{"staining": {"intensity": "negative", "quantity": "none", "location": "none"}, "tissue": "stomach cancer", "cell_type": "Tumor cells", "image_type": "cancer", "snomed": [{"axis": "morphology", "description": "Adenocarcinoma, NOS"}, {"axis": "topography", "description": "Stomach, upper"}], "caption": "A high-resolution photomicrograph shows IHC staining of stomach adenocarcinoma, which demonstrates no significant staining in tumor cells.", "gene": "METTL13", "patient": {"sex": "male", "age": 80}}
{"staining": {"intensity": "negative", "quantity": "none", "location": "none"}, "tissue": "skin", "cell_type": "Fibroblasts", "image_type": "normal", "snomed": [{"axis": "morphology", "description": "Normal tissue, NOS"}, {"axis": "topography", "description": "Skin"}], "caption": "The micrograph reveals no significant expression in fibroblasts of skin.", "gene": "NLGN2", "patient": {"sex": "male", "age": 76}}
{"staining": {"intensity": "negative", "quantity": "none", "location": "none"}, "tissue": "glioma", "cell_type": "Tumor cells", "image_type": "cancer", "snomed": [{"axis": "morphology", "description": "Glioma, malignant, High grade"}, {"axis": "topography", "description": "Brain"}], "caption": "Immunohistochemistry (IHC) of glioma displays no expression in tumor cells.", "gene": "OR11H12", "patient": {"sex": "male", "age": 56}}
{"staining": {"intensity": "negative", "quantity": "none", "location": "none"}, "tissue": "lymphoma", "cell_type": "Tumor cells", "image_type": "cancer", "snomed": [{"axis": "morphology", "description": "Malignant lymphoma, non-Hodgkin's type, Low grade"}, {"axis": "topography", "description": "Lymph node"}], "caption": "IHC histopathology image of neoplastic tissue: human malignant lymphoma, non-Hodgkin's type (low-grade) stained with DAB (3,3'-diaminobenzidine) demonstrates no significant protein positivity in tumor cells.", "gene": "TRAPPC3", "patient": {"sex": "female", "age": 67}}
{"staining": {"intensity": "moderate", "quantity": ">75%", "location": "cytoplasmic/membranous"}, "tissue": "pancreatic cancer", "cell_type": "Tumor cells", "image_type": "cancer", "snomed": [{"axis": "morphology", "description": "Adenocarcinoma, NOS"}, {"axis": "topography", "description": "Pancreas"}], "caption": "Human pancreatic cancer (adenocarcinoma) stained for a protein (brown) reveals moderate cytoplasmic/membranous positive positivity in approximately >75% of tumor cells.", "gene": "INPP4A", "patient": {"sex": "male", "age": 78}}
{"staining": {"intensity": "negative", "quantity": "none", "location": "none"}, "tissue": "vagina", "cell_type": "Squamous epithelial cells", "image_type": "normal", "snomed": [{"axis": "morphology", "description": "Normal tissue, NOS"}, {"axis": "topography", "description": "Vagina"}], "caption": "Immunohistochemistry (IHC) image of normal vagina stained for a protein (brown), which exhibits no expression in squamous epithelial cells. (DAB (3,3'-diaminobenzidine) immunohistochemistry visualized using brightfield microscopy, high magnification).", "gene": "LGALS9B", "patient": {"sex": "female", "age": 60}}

━━━━━━━━

- [The task] Give back the records above exactly, limited to the lines between the one holding "non-Hodgkin's type, Low" and the one holding "pancreatic cancer (adenocarcinoma)", inclusive.

- [Task response]
{"staining": {"intensity": "negative", "quantity": "none", "location": "none"}, "tissue": "lymphoma", "cell_type": "Tumor cells", "image_type": "cancer", "snomed": [{"axis": "morphology", "description": "Malignant lymphoma, non-Hodgkin's type, Low grade"}, {"axis": "topography", "description": "Lymph node"}], "caption": "IHC histopathology image of neoplastic tissue: human malignant lymphoma, non-Hodgkin's type (low-grade) stained with DAB (3,3'-diaminobenzidine) demonstrates no significant protein positivity in tumor cells.", "gene": "TRAPPC3", "patient": {"sex": "female", "age": 67}}
{"staining": {"intensity": "moderate", "quantity": ">75%", "location": "cytoplasmic/membranous"}, "tissue": "pancreatic cancer", "cell_type": "Tumor cells", "image_type": "cancer", "snomed": [{"axis": "morphology", "description": "Adenocarcinoma, NOS"}, {"axis": "topography", "description": "Pancreas"}], "caption": "Human pancreatic cancer (adenocarcinoma) stained for a protein (brown) reveals moderate cytoplasmic/membranous positive positivity in approximately >75% of tumor cells.", "gene": "INPP4A", "patient": {"sex": "male", "age": 78}}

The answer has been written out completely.